Tuesday, January 15, 2013
"Fast and Hard"
My youngest daughter Emmie and I drove through a shopping center parking lot yesterday where there used to be a baseball field. I recounted to her the story from more than forty years ago (or was it just yesterday?) of playing for the Little League district championship on that field. I also told her about the moment in that game when one of the most frightening occurrences in my life took place.
We led 2-1 in the bottom of the fifth inning. The opposing team had runners on first and third. There were no outs, and a good hitter stood at the plate. Our pitcher, a flamethrower named Dink (not sure if that was his real or a nickname), delivered a pitch with which the hitter solidly connected. His vicious line drive, however, flew right at Dink, who made a great catch to get the batter out. He then instantly turned and threw the ball to me at first base in order to double the runner who had taken off for second base when his teammate hit the ball so hard (for those of you perhaps in nations other than the United States who don't know baseball, that means we would get two outs on one play).
I never saw the ball as it approached me at just below warp speed (like I said, Dink was a flamethrower. At 12, he could throw a baseball harder than most sixteen year olds). Forty three years later, I can still feel the moment of panic as I saw Dink wheel to throw the ball as hard as he possibly could in my direction. "It's going to hit me in the face, and I'm going to die," I thought to myself (although I must have thought pretty fast because the ball reached me in probably less than a second).
In that last moment of my life (which turned out not to be my last moment), I had the wherewithal to stick my glove up, most likely as a matter of self protection. Somehow, some way, Dink's laser throw found it's way into my glove. It stuck there, again, somehow, some way, and my right foot found the base. We doubled the runner, and then Dink struck out the next batter as I trembled and tried not to hyperventilate after nearly being killed by a projectile that, again, I never saw. We won the game and the district championship, and then went on to the state tournament where we lost when facing a 6 foot 1 inch, twelve year old pitcher who threw harder than Dink, and whose pitches, like Dink's throw, I don't think me or any of my teammates ever actually saw (scary, ain't it?).

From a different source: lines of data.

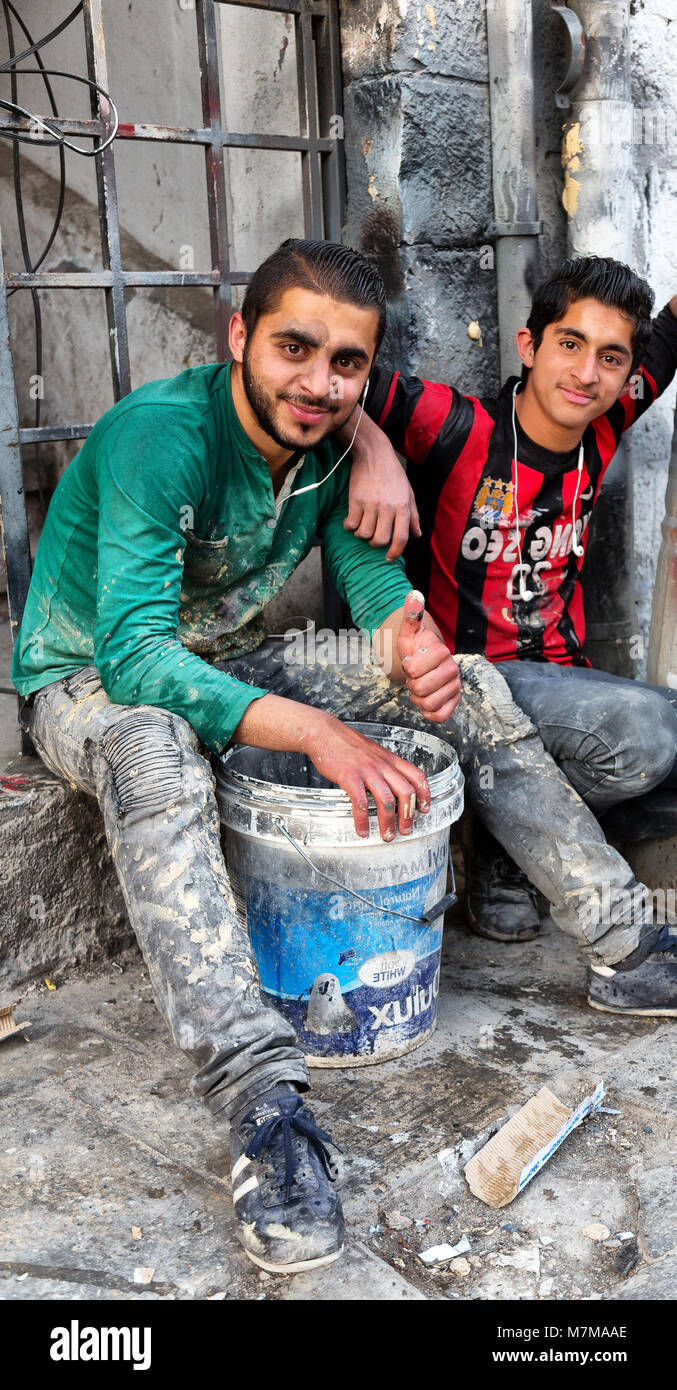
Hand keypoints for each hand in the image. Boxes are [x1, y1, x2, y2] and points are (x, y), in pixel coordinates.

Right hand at [306, 714, 429, 840]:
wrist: (325, 733)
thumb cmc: (347, 744)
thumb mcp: (373, 752)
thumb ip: (383, 767)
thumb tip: (389, 785)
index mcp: (390, 759)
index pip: (417, 776)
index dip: (424, 794)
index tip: (425, 809)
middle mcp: (383, 765)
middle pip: (406, 792)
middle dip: (408, 816)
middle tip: (406, 831)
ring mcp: (367, 771)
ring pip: (387, 801)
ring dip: (388, 822)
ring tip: (386, 836)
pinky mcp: (350, 777)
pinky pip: (361, 803)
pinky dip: (363, 820)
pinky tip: (362, 830)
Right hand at [341, 408, 420, 559]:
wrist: (374, 454)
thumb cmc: (393, 474)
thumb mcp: (408, 492)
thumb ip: (414, 515)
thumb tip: (417, 534)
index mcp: (403, 507)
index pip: (401, 538)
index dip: (395, 552)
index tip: (389, 557)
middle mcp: (387, 507)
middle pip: (379, 540)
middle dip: (375, 544)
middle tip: (374, 537)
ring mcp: (370, 504)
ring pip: (363, 534)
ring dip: (362, 535)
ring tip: (363, 526)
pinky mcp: (355, 500)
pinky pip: (350, 524)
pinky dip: (350, 526)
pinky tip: (352, 520)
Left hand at [397, 590, 460, 722]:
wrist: (425, 663)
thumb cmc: (415, 649)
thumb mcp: (408, 633)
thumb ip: (411, 616)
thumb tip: (413, 595)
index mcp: (441, 651)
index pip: (412, 670)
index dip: (406, 668)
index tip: (411, 661)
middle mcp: (452, 669)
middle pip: (420, 689)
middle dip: (412, 684)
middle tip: (415, 677)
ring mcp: (455, 687)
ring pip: (428, 704)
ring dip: (418, 699)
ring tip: (420, 687)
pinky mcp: (454, 702)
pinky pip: (440, 716)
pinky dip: (429, 713)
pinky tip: (427, 701)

Life approaches us fast and hard, and often we don't see it coming. Sometimes we put up a glove, and catch the ball before it strikes us. But sometimes it hits us flush in the face. Both possibilities must lead us to our Heavenly Father. The former elicits grateful praise and thanksgiving as we know without question that either God or an angel sent by Him enabled us to meet the challenge. The latter scenario involves a far more difficult matter of trusting that when our Lord lowers the hedge (or the glove), He does so in complete confidence that He can fit our difficulty into His good and loving purposes for us. The Apostle Paul's beloved Romans 8:28 proclaims the blessed truth: "And we know that all things work together for good to them that love God, to them who are the called according to His purpose." Indeed, the God and Father of the Lord Jesus Christ is wise enough, powerful enough, involved enough, and loving enough to coordinate everything that happens to us into His sublime purpose of conforming us to the image of His Son (Romans 8:29). Such remembrance in times of both catching the ball of life, as it were, or being struck by it assures our hearts with "the peace of God, which passeth all understanding" (Philippians 4:7).
I'd have a different story to tell if the ball had hit me in the face (and a different face!). I'm most grateful for how things happened, and Dink, wherever you are, I try to remember to pray for you whenever it comes to mind that you nearly killed me! :) I'm even more grateful, however, that had things happened differently, the Lord would have been no less able to have woven His perfect purposes into the fabric of His glory and my best interest. This is peace, my dear brothers and sisters, the peace of "all things" and every contingency working together for good. All. Every.
"In everything give thanks, for this is the will of God in Christ Jesus concerning you."